Questions to answer:
**a)** In the Black Friday opinion piece, answer each question on its own line:
(i) Since what year has Pier 1 Imports reportedly kept its doors closed on Thanksgiving Day?
(ii) Who told The Atlantic that Black Friday has gotten out of hand?
(iii) At what time is K-Mart opening?
**b)** Which stores does the Black Friday opinion piece name in the sentence beginning "Recently a number of businesses" as having declared they won't open on Thanksgiving Day?
**c)** Write the next few paragraphs of the Black Friday opinion piece, picking up after its last sentence.

Quoted passage:
━━━━━━━━━━━━━━━━━━━━━━━━━━━━━━

OPINION: Black Friday means open stores and too-empty tables

Brittany Allen, Photo editor

Remember the days when Black Friday sales actually started on Friday?

In recent years, stores just keeping pushing the start times earlier and earlier, basically “blacking” out Thursday through Sunday of the last week in November.

Some stores try to cover the fact that they’re making their employees come in on Thanksgiving Day. Wal-Mart says something to the effect of, “But we’ve opened sales earlier so that people don’t have to shop on Thanksgiving.” But the problem still remains that even if the customers have checked out for the holiday, workers are still being kept in the check stands.

Recently a number of businesses, including stores such as REI, GameStop, Costco, Staples, Nordstrom, T.J. Maxx and Harbor Freight have declared they won’t be opening on Thanksgiving Day, along with about 20 other competitors. Pier 1 Imports has reportedly been keeping its doors closed and its seasonal décor to themselves on Thanksgiving Day since 2011.

“We think that Black Friday has gotten out of hand, and so we are choosing to invest in helping people get outside with loved ones this holiday season, over spending it in the aisles,” REI’s President and CEO Jerry Stritzke told The Atlantic.

K-Mart, however, is not only opening at 6 a.m., it is being criticized for failing to notify its employees whether they will have to work on the busy holiday.

━━━━━━━━━━━━━━━━━━━━━━━━━━━━━━

Records shown:
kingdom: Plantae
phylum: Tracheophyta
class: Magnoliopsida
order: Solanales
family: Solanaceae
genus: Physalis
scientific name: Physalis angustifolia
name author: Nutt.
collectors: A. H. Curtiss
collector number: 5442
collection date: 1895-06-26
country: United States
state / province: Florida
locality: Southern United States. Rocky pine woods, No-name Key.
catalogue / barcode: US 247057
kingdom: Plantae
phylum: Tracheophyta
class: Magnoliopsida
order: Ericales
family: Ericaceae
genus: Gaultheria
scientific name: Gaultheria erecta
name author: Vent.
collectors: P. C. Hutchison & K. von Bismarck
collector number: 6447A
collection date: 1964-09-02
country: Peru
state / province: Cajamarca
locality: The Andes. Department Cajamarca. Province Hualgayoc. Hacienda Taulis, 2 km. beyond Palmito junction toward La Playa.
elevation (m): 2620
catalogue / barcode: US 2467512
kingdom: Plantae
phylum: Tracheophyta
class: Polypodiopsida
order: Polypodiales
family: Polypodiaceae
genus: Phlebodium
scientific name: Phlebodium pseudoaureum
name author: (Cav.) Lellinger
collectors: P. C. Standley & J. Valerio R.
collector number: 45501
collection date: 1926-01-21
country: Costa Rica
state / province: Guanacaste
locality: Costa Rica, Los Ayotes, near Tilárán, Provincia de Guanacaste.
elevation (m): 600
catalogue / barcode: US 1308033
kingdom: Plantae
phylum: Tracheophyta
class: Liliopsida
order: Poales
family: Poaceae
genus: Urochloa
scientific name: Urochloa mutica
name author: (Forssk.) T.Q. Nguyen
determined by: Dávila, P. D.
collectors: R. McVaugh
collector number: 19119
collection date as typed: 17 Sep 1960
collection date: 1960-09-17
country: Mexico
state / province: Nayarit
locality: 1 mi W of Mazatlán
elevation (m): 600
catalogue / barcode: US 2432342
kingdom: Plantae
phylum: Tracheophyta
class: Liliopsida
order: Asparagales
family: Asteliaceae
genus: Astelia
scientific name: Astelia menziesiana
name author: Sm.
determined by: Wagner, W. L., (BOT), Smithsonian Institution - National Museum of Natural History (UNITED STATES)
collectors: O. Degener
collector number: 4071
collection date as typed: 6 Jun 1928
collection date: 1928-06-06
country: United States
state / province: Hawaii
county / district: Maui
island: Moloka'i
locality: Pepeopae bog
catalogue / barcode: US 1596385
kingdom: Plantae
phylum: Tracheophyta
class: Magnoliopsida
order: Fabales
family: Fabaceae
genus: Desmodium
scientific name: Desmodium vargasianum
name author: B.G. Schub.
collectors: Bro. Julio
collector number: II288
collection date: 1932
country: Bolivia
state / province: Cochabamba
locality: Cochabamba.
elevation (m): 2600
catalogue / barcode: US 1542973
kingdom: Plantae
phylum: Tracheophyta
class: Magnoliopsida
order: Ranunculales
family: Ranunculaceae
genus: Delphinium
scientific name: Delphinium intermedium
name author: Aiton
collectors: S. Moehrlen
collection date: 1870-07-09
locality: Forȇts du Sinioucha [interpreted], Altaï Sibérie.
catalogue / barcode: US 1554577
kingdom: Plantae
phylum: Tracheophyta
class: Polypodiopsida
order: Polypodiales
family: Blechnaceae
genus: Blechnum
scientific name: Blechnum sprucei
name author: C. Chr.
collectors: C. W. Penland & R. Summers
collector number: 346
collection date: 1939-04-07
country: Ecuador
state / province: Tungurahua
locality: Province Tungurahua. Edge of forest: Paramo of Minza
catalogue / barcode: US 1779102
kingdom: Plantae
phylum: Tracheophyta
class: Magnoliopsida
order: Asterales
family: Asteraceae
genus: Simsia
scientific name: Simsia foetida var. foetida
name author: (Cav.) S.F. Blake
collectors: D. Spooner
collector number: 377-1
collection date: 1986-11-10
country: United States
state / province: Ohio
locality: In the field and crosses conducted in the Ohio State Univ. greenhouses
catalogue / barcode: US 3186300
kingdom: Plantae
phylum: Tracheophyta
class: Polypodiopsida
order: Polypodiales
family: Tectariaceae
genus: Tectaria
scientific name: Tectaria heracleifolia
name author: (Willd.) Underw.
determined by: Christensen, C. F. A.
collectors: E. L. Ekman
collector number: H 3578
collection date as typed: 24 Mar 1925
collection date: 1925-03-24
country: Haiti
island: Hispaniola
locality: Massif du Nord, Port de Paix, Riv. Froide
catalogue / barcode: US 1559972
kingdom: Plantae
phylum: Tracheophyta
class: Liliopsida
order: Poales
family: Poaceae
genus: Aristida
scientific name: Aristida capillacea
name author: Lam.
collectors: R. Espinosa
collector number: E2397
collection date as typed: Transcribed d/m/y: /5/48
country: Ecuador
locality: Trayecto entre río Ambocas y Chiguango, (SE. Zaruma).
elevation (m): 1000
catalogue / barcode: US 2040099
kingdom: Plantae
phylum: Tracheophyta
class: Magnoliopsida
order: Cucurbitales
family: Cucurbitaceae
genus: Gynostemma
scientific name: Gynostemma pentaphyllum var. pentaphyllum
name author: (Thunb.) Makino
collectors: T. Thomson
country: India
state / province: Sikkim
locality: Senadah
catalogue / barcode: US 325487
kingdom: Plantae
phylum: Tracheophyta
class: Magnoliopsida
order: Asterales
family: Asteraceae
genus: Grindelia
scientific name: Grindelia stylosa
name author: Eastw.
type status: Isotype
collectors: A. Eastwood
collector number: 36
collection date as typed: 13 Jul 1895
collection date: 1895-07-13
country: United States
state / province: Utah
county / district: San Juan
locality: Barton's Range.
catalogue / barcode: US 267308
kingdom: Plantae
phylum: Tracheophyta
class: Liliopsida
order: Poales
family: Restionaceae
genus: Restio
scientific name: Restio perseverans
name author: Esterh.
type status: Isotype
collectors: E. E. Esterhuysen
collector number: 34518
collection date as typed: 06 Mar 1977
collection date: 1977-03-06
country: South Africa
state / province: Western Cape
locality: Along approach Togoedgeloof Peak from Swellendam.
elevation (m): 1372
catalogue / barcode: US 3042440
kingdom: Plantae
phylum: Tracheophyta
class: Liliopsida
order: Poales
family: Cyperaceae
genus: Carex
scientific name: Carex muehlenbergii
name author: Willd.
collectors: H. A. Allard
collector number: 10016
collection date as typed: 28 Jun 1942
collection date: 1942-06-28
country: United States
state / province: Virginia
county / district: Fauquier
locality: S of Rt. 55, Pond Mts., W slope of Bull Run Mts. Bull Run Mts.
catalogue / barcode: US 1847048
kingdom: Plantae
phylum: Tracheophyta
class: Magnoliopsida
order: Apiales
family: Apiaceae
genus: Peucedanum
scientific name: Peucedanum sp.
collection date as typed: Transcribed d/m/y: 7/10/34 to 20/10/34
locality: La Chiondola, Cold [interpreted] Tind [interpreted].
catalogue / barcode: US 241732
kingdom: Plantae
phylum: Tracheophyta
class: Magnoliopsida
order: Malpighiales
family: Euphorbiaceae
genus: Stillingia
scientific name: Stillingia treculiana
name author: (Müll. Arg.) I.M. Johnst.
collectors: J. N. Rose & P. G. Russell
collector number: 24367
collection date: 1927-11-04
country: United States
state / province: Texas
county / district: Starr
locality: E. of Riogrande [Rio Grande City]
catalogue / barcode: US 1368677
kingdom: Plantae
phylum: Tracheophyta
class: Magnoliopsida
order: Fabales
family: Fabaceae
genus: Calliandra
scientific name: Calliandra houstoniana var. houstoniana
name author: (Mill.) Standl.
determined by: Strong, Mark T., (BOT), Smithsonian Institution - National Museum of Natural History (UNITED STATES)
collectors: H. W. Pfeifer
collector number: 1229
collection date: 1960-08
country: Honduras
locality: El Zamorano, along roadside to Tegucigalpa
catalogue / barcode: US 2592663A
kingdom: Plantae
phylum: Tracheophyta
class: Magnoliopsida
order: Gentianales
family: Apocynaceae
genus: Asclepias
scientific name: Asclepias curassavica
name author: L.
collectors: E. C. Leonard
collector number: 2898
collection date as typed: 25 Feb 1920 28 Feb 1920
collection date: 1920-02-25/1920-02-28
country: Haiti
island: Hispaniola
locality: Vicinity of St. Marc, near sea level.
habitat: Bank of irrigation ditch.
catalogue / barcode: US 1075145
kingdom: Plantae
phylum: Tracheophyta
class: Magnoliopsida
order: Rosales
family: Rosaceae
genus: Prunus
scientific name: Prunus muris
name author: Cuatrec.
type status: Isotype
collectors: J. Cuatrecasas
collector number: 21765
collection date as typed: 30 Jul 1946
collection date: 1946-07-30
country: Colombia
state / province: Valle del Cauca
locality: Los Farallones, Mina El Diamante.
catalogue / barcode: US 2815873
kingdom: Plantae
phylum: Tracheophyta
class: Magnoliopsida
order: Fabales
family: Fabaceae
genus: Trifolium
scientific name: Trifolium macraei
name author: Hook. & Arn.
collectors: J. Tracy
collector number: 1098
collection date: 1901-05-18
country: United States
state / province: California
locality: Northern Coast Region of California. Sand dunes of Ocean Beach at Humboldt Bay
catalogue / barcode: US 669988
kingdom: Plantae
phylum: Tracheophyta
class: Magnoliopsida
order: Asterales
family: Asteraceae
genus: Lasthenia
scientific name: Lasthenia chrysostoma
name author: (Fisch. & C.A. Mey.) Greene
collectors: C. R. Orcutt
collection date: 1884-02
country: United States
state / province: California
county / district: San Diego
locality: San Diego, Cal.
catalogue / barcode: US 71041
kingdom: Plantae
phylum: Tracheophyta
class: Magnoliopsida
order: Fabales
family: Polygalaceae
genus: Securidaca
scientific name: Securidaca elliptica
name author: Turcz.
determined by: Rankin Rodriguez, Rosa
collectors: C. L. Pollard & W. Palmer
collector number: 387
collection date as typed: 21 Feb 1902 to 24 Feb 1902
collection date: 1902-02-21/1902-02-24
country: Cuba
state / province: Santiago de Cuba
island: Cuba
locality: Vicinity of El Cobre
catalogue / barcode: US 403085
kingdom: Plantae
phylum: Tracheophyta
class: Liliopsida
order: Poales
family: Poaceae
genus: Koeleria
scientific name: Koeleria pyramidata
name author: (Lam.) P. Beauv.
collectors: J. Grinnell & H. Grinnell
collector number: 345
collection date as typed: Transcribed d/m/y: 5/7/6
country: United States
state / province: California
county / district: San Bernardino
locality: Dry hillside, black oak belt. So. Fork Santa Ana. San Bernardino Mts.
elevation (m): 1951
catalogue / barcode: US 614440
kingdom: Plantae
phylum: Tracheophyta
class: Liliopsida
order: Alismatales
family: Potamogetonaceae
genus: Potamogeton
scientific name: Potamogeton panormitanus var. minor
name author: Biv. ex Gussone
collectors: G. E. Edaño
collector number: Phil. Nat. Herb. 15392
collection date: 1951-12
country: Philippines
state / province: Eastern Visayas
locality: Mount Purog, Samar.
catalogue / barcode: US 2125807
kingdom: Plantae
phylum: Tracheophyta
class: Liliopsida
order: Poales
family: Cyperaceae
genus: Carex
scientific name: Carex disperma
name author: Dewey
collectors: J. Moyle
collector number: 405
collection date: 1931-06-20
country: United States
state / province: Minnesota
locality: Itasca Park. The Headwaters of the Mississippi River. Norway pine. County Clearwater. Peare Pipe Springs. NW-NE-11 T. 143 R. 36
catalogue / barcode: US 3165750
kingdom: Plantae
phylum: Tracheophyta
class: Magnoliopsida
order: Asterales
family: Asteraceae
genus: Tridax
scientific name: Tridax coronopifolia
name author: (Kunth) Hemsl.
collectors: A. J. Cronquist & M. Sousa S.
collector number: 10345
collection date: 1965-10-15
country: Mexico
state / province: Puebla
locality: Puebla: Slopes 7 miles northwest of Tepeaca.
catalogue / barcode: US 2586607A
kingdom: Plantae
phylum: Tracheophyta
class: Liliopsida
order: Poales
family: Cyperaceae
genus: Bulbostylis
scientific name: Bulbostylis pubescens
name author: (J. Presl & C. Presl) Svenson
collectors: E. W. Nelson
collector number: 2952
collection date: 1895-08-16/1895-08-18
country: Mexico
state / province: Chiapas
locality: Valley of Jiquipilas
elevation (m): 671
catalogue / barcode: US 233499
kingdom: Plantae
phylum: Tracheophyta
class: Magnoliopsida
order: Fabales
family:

━━━━━━━━━━━━━━━━━━━━━━━━━━━━━━

Answers per task:
**a)**
(i) 2011
(ii) Jerry Stritzke, REI's President and CEO
(iii) 6 a.m.

**b)** REI, GameStop, Costco, Staples, Nordstrom, T.J. Maxx, Harbor Freight

**c)**
According to an article in ThinkProgress, “a survey of 40 self-identified Kmart employees in 18 states conducted by Coworker.org and shared with ThinkProgress, [showed that] 95 percent said they still don’t know their schedules for Thanksgiving Day and Black Friday, and 70 percent say their managers haven’t even told them what the store’s hours will be.”

Think Progress also said that  a K-Mart “spokesperson said in an email this is not consistent with store protocol, which is to post all schedules, including for holidays, two weeks in advance and to limit any changes.”

Say what you will about the origin of Thanksgiving, every year sentiments about self-entitled pilgrims seem to grow and distaste for the holiday abounds. But I don’t see it being shown the culturally inappropriate door – as Columbus Day has – for one large reason: Columbus Day wasn’t about family.

Thanksgiving is a day to give thanks with the people you are most thankful for: something that is hard to do when your employer wants you to trade in stuffing your face with pumpkin pie for stuffing grabs bags for Black Friday sales.

So it would seem like one side of the solution to keeping families together on turkey day is for companies to find in their hearts to not open and keep Black Friday on Friday. The other side is for us overachieving Christmas present shoppers to take a cue from REI and “get outside with loved ones this holiday season” instead of preemptively packing our Christmas tree skirts with 50% off Fisher Price toys and Macy’s sweaters.

If the future of Thanksgiving truly is to be more focused on giving thanks than the misgivings of long-deceased settlers, then maybe we should be spending the holiday at home being truly grateful for what we already have instead of in the stores looking for the next best stocking stuffer.